Ehmke feels free to embrace some parts of Cage’s life and career and to shy away from others, an a la carte approach that can apply to just about any contemporary artist or musician.

To the legions who approach challenging contemporary art and music on a “love it or hate it” basis, such an outlook can be one of many first steps toward the mind-altering experience to which all great art aspires.

This is why museums like the Burchfield Penney exist and what they accomplish when they are at their best: To propel new audiences, by whatever means, past the surface difficulties of the work itself and into the simple, profound and transformative experience that, if it’s any good, lies at its heart.

For the uninitiated, among whose ranks I count myself, Cage’s musical compositions pose a range of difficulties. They demand a wide-open mind as a bare minimum prerequisite. On top of that, they require the listener to enter an almost meditative state, which is all the more difficult to achieve because of the randomized clamor of the music itself.

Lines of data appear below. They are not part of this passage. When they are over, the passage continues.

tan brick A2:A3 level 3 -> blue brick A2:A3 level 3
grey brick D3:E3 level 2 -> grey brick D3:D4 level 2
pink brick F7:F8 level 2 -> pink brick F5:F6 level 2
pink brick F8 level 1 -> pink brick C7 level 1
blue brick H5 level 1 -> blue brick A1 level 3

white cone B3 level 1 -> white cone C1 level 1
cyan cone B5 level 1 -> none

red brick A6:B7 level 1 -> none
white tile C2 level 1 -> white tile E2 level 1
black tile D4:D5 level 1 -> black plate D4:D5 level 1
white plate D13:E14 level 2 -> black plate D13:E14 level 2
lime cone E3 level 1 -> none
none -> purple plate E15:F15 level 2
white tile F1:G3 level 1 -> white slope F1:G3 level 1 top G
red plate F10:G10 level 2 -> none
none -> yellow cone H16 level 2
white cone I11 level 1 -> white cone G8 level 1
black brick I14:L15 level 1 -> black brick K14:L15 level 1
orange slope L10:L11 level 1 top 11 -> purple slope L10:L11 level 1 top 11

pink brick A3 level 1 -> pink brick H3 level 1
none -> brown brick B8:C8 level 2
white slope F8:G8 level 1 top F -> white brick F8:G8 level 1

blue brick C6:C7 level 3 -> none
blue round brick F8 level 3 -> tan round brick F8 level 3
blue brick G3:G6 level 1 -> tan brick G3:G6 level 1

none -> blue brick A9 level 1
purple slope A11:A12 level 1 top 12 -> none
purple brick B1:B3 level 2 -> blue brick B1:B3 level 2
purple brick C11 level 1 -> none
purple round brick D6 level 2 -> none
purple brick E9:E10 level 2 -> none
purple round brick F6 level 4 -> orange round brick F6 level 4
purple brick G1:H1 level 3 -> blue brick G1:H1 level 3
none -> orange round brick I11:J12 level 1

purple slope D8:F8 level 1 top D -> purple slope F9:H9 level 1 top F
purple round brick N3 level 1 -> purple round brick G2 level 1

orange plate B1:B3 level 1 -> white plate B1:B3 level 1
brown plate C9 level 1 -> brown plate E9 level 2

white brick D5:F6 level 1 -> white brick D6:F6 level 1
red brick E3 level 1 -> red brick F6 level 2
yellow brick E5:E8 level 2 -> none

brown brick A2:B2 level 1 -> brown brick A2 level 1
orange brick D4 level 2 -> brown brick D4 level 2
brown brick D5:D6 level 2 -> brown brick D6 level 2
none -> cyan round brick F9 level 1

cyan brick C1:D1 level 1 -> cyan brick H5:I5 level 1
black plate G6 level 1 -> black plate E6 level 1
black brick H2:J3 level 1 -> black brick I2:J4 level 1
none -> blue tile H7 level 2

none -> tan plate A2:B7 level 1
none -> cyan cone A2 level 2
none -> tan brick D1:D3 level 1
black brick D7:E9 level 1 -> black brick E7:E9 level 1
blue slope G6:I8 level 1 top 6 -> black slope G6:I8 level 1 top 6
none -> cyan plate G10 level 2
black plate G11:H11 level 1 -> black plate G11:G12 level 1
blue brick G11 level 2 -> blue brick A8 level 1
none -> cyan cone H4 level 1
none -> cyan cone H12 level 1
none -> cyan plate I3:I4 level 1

But even for newbies, Cage’s concepts can have a profound and immediate effect. He taught people, for instance, that any sound in the world can be music. And that silence, like white space in graphic design or aimless daydreaming in life, is central both to our understanding of music and to music itself. The concepts go far deeper, of course, into subjects like the ego, the role of chance and imperialist politics (see his beloved “Lecture on the Weather,” with two more performances scheduled for Thursday and Saturday).

The lesson of the festival tells us something about the infinite paths that can lead an individual to deep appreciation for an artist like Cage. There are 14 days left for you to find yours.